Restée sur place
L’écrivaine María Cecilia Barbetta a trouvé sa seconde patrie en Allemagne. Elle décrit comment cela s’est passé.
« Zu-rück-blei-ben! Zurückbleiben!!! » (restez éloignés de la bordure du quai, là où vous êtes). Ce ton de commandement me paralyse. Je suis effrayée et reste immobile. Les portes se ferment et le métro dans lequel j’aurais aimé monter et qui conduit à l’université repart ; moi - comme on me l’a ordonné – je suis la seule à rester sur le quai. Et cela fait maintenant 23 ans que je vis à Berlin. J’aurai bientôt passé la moitié de ma vie ici bien qu’à l’époque, en octobre 1996, je n’y étais venue que pour la durée de ma thèse. Quelle est la raison qui m’a conduite à m’enraciner en Allemagne au lieu de retourner en Argentine après avoir obtenu mon doctorat, comme j’en avais l’intention ? Retourner à Buenos Aires auprès de ma famille dont les origines sont en Italie et au Liban – mais pas ici. En aucun cas les ordres du personnel du métro constamment renouvelés ne peuvent m’avoir fait changer d’avis – même si eux aussi, les fonctionnaires à Berlin, changent d’avis un jour ou l’autre. Qui ne connaît pas les annonces automatiques amicales ?
Les prospectus de Munich annoncent une « métropole internationale au grand cœur ». Après la phase d’adaptation à Berlin, j’étais persuadée que le slogan officiel qui ennoblissait la capitale de la Bavière pouvait s’appliquer à tout le pays. En ces temps lointains, l’Allemagne avait un grand cœur pour les animaux, pour les enfants et pour moi. Je me sentais bien accueillie – par des collègues qui m’interrogeaient sur mon pays, par des passants auxquels je demandais mon chemin pour aller à une librairie pour les femmes ou au cinéma. Ce que, en tant que personne socialisée en Amérique du Sud, je considérais comme une attitude distante ou un obstacle au contact, s’est avéré être du respect ou le souhait de mon interlocuteur de se concentrer pour réfléchir sérieusement à ceci ou à cela. La grande responsabilité et solidarité des femmes sûres d’elles qui, contrairement aux Argentines, n’attachaient aucune importance à l’épilation ou au maquillage par conviction politique, ont forcé mon admiration. Je suis restée en Allemagne, car tout ce qui m’entourait était fascinant et demandait à être appris : l’analyse critique, le respect d’autrui et le sentiment de liberté.
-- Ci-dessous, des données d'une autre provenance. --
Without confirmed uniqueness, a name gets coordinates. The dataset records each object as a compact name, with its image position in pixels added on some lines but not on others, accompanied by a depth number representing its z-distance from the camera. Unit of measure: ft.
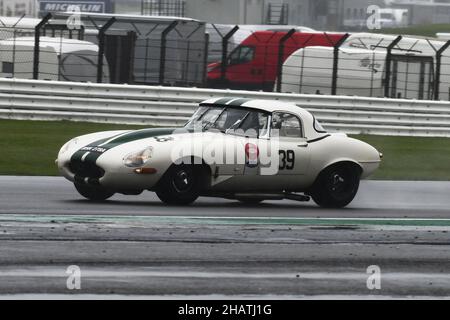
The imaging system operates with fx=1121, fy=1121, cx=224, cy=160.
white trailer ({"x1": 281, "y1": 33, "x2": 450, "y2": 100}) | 91.81
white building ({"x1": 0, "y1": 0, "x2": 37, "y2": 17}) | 198.18
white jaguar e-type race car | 38.09
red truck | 117.08
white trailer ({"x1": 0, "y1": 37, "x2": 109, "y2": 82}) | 83.76
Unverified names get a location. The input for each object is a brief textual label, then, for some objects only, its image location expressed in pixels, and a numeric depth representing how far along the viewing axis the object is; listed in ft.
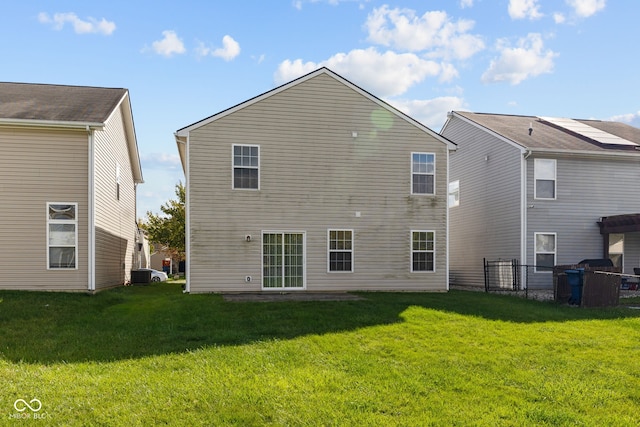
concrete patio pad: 46.59
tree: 125.29
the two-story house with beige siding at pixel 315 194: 52.85
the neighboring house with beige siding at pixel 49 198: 48.60
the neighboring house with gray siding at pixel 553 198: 63.93
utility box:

J’ai beaucoup changé – l’Allemagne aussi. Récemment, j’ai été comme paralysée – mais autrement qu’à mon arrivée. Dans un super-marché, avec mon chariot, j’avais doublé celui d’un jeune homme et sa fille. Il m’a demandé ce qui me prenait de le doubler. « Tu n’es même pas de Berlin ! » Il me tutoyait alors qu’auparavant j’avais fait des efforts pour oublier l’habitude argentine de tutoyer. Si, entre-temps, nous négocions à grande et petite échelle l’appartenances des personnes, je suis favorable à placer les limites là où elles doivent être. J’ai vouvoyé le jeune père pour que Berlin et Munich, Dresde et Hambourg, Leipzig et Bonn restent les villes cosmopolites où les immigrés peuvent vivre et travailler - ceux qui, tout comme toi et moi, ont un grand cœur pour l’Allemagne.
María Cecilia Barbetta est née à Buenos Aires en 1972 ; elle a grandi dans le quartier d’immigrants Ballester, où se passe son roman « Nachleutchen » et où elle a fréquenté une école germano-argentine. En 1996 elle s’est installée à Berlin où elle est restée. Son premier roman « Änderungsschneiderei Los Milagros » (2008) a été récompensé, entre autres, par le prix «aspekte-Literaturpreis ». Son second roman sur la veille d’un bouleversement politique, « Nachtleuchten » (2018) lui a valu de recevoir le prix Alfred Döblin et le prix Chamisso/Hellerau. En octobre 2018, le roman s’est placé au second rang des best-sellers de la chaîne Südwestrundfunk et a été sélectionné pour le Prix du livre allemand. María Cecilia Barbetta écrit en allemand.